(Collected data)
*****
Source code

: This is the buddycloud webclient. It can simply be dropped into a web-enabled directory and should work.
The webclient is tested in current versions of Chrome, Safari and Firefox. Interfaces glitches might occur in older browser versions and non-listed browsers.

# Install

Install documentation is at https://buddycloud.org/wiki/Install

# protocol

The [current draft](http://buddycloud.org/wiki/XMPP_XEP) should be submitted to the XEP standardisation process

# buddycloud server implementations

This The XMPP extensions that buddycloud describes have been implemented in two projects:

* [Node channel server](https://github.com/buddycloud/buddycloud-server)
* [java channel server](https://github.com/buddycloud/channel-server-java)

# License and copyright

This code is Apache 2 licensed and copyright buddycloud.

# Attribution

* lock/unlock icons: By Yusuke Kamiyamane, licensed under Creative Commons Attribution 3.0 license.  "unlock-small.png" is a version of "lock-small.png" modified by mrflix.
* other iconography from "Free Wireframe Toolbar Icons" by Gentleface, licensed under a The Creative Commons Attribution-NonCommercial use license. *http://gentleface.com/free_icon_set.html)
*****
Among the entries above, which lines include "copyright"? List them all.

# License and copyright
This code is Apache 2 licensed and copyright buddycloud.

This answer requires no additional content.